Após combinar todos esses “desencontros” nos estudos das inúmeras classificações de raças e sub-raças com os avanços da própria ciência biológica (genética humana, biologia molecular, bioquímica), chega-se à conclusão de que raças humanas não existem. Ou seja, o conceito de raça não é uma realidade biológica.
No entanto, no campo sociopolítico, o estrago já estava feito.
Através do racismo científico de Arthur de Gobineau, Cesare Lombroso, Enrico Ferri, na Europa, e Silvio Romero e Raimundo Nina Rodrigues, no Brasil, essas divisões estanques, engessadas e violentas tornaram-se uma realidade que dizimou povos inteiros do continente africano e formou nações inteiras de descendentes completamente relegados ao lugar de inferioridade fora da África. Esse é o caso do Brasil.
Alguns biólogos antirracistas reivindicaram que o conceito de raça fosse banido dos textos e estudos acadêmicos, já que fora comprovada a sua inexistência e, pior, a sua letalidade sociopolítica. No entanto, outros estudiosos da mesma área, bem como os cientistas das Ciências Humanas defendiam a manutenção do termo por sua concreta existência social e política, presente nas relações entre os sujeitos da sociedade e nas estruturas racializadas pelo mundo. Assim, nasce, em 1920, o conceito de racismo.

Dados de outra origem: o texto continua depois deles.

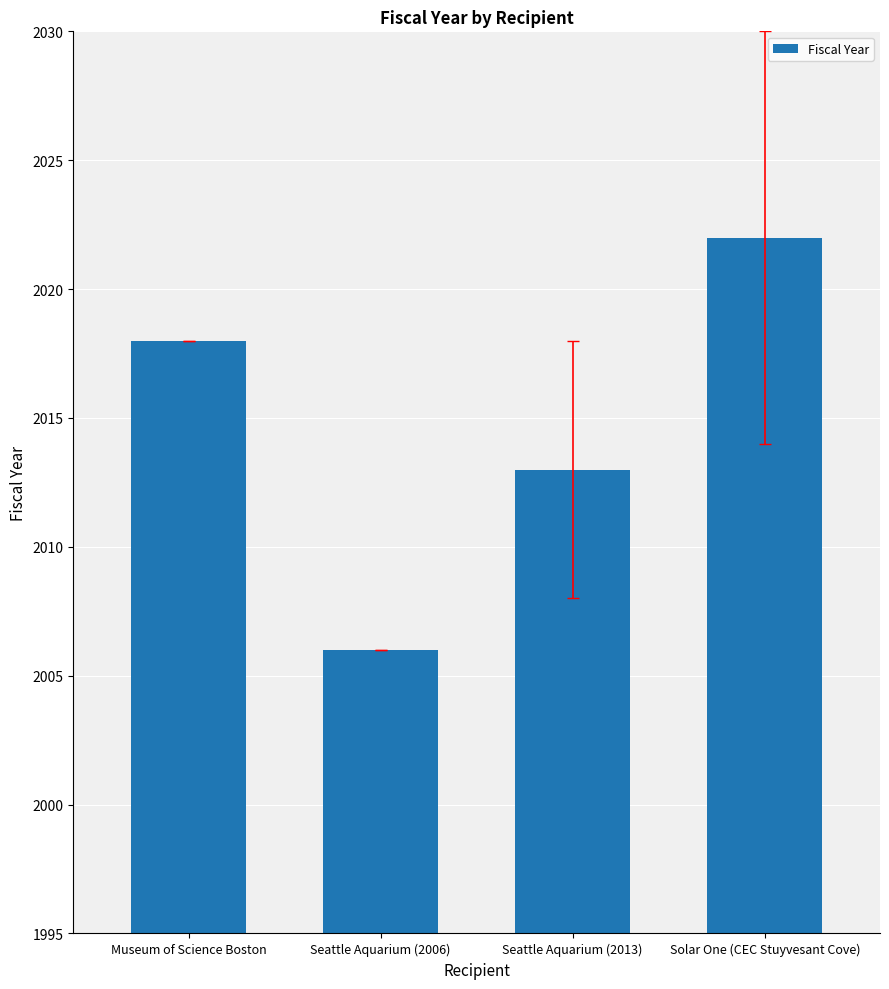

What is the value of the 4th bar from the left?

2022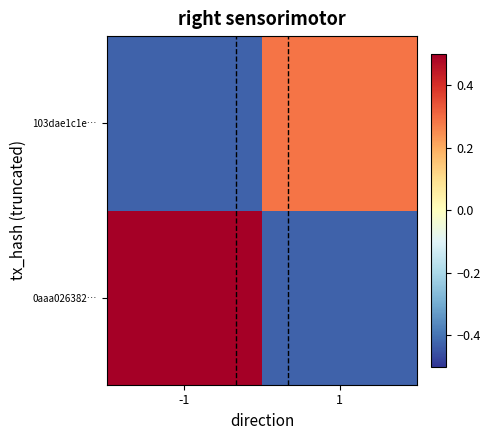

At how many categories does at least one series exceed 0?

2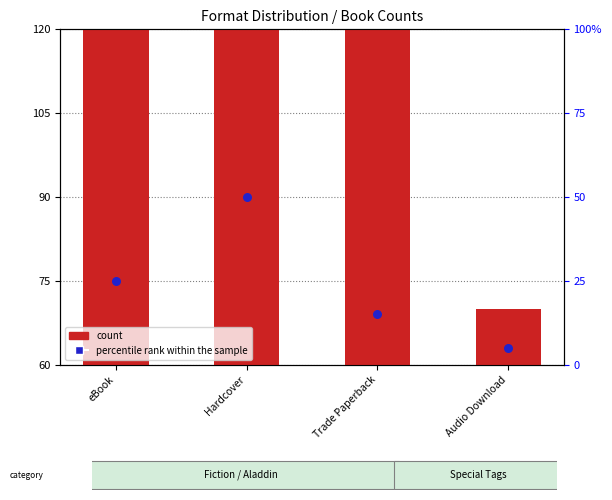

At how many categories does at least one series exceed 127?

2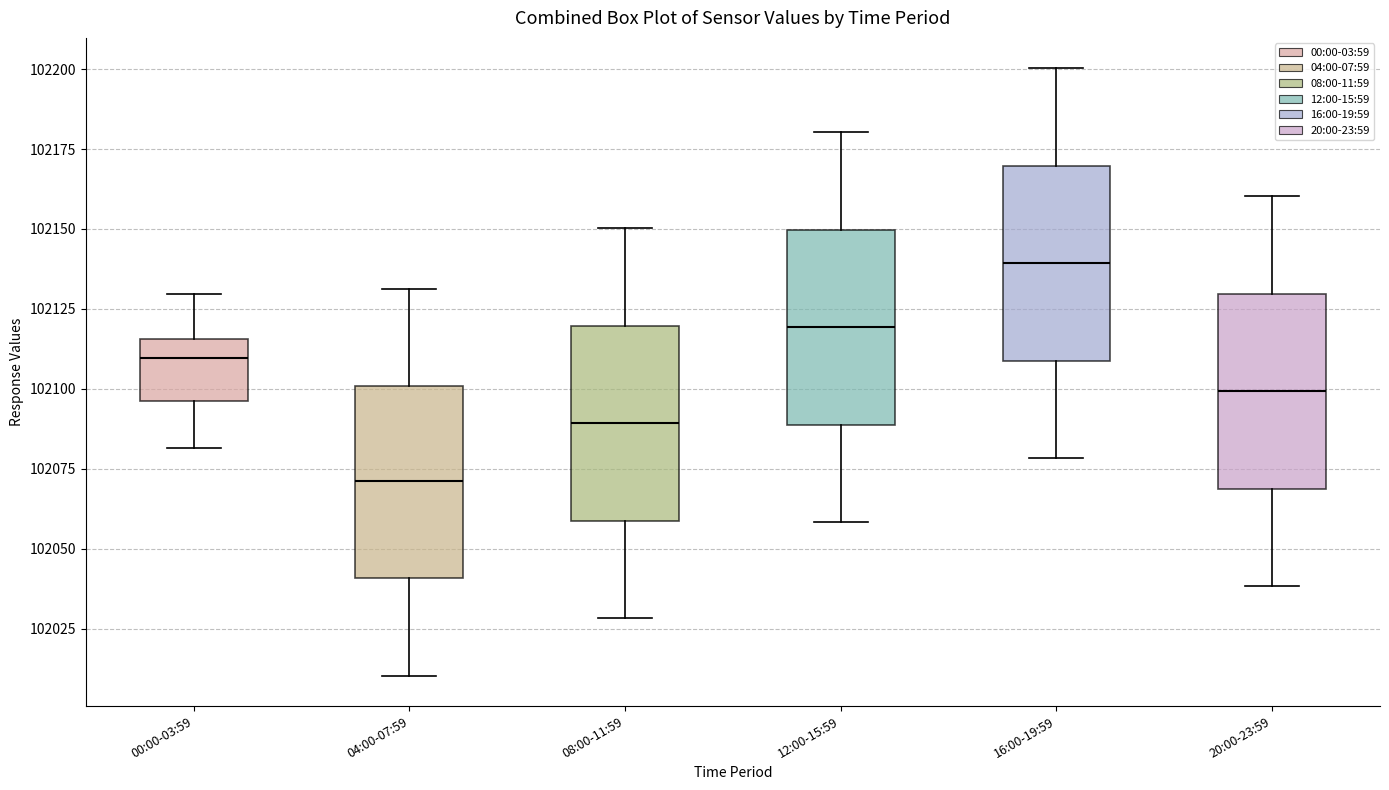

Which box has the highest median line?

16:00-19:59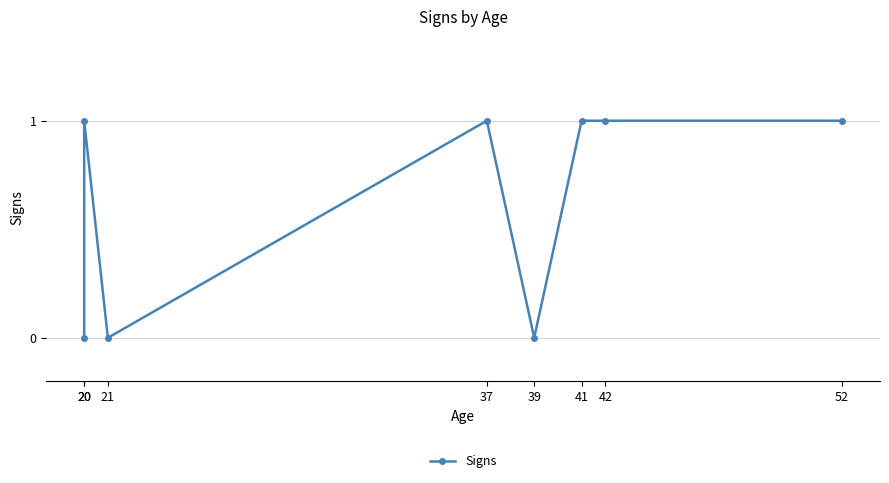

Reading left to right, what are all the values shown in this chart?

20=0	20=1	21=0	37=1	39=0	41=1	42=1	52=1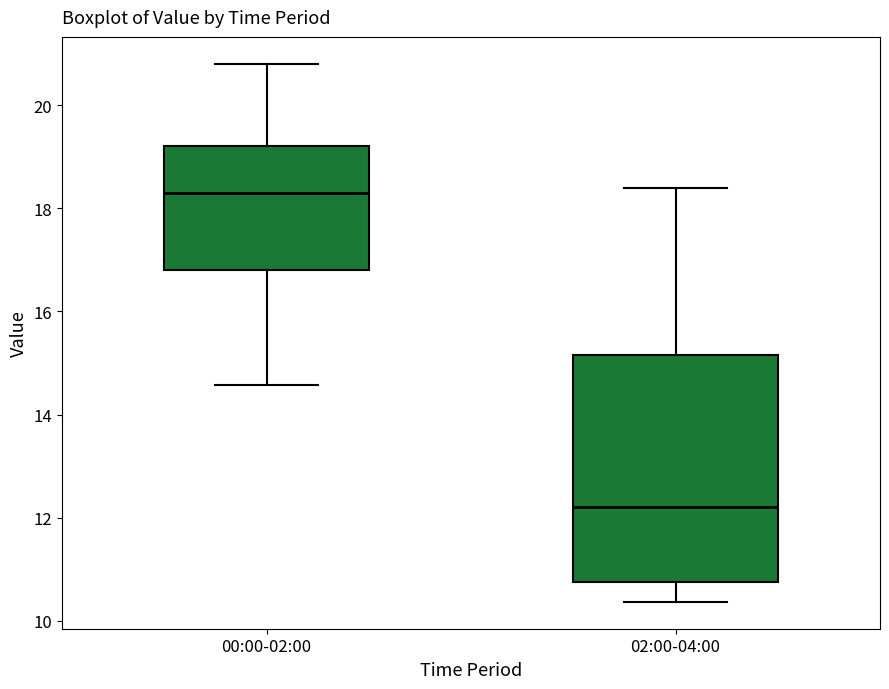

Which box's median line is the lowest?

02:00-04:00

Portanto, o racismo não é a existência de raças humanas e sim a crença nessa teoria que gera, no sentido sociológico, uma concreta segregação sócio-econômica dentro das sociedades. Porque a raça existe no imaginário do racista e não se define apenas no campo físico, mas também nos campos intelectual e social, gerando exclusões e diferenciações nos âmbitos das políticas públicas, dos postos de liderança, bem como nas oportunidades e direitos para os grupos vitimados pelo conceito e pela prática racista.